A defiant mining industry is testing whether transparency in Uganda’s extractive sector can survive on goodwill alone
Kampala, Uganda | RONALD MUSOKE | When Gloria Mugambe, the Head of Uganda’s EITI Secretariat (UGEITI) stepped up to the podium at the launch of the country’s Fourth Extractive Industries Transparency Initiative (EITI) Report on November 20, there was an unmistakable change in her tone.
Normally measured, technical and understated, Mugambe sounded frustrated. A few years into Uganda’s attempt to cultivate a culture of accountability in its extractive industries sector, her composure appeared to be giving way to a more urgent kind of honesty.
“Every time we approach companies, once the MSG (Multi-Sector Group) has decided the companies that will be included in the scope of the report, and we start approaching these companies, many times we will get the same questions. What is this? Where is it from? Why do we have to do it? Is there a law? Am I compelled to do this?” she said, her voice cutting through the polite murmurs of Protea Hotel’s conference room.
“We do get some information; some information is complete, some of it has gaps. We have a particular challenge with beneficial ownership information, and this is something that’s going to come up during the validation.”
“Sometimes; by the time we get the data, we do not have the opportunity to cross check and go back to the company and say, you have given us information but it is not full, are you able to fill in these gaps? So, we need that participation from the companies,” she said.

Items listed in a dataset
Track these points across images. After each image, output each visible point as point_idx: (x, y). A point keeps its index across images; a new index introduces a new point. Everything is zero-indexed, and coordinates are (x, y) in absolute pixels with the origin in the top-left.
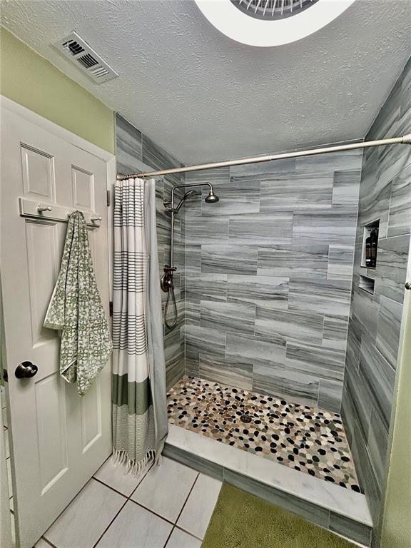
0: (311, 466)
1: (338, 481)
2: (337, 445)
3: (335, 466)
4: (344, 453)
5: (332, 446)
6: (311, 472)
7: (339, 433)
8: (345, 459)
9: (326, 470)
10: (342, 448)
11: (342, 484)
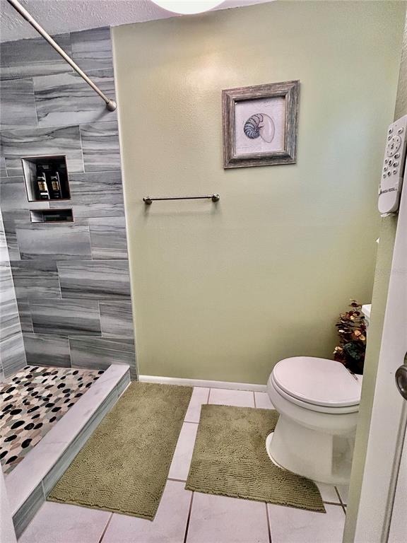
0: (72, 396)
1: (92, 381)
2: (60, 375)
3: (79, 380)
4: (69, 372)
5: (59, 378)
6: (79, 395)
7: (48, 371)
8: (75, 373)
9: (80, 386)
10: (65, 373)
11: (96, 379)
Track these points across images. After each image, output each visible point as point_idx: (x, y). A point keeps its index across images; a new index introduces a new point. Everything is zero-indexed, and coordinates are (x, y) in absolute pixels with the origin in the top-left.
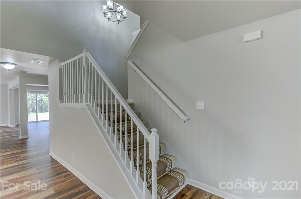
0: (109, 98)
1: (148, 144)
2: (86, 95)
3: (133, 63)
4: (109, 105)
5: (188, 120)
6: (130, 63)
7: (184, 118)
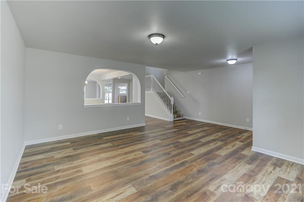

## Your tasks
A: In the listing, rewrite the part that opens with its first line and closes with the line containing "6: (311, 472)", changing "absolute pixels" to "raw pixels" and leaving everything else as it is. Omit the picture markers from your answer.
B: Write what comes next in the report on transparency in Uganda's extractive sector, picking up after its final sentence.

## Results for each task
A:
Track these points across images. After each image, output each visible point as point_idx: (x, y). A point keeps its index across images; a new index introduces a new point. Everything is zero-indexed, and coordinates are (x, y) in raw pixels with the origin in the top-left.
0: (311, 466)
1: (338, 481)
2: (337, 445)
3: (335, 466)
4: (344, 453)
5: (332, 446)
6: (311, 472)

B:
Her remarks landed with weight because they captured a growing unease within the country’s transparency movement. The EITI process, which relies heavily on voluntary cooperation, is now being tested by a mining sector that seems increasingly determined to keep its books, and in some cases, its very existence, hidden. What was intended to be a progressive framework for openness is instead becoming a battleground between regulators seeking clarity and companies that have little incentive to provide it.
“I don’t know how the Ministry of Energy and Mineral Development can help us in this area, because they are the ones who issue licences to these companies. Actually, in the last process, we got a letter from the Minister of Energy, and it was sent to the companies, and she wrote to them saying, this is something that you must do, and we require that you submit this information. But compliance was still not 100%,” Mugambe said.
“By the time the Minister informs you that you must do something and you still don’t do it, I don’t know what other avenues are open to us for complying or ensuring compliance with this requirement.”

Cleaning-up Uganda’s mining sector
Uganda joined the EITI in 2020 with the promise of aligning itself with global standards of transparency in the extractive industries sector. The country’s mineral potential which has been long overshadowed by oil prospects, is now expanding rapidly. Gold, rare earth elements, graphite, iron ore, and other critical minerals have drawn international attention. Government officials often tout mining as the next major pillar of Uganda’s economic growth.
“Uganda’s Vision 2040 is anchored on harnessing our natural resources, including oil, gas and strategic minerals to prepare Uganda to the upper-and middle-income status,” said Amos Lugoloobi, the Minister of State in charge of Planning, during the report launch. “For this vision to be realised, we must ensure that resource wealth does not become a curse but a driver of broad-based prosperity.”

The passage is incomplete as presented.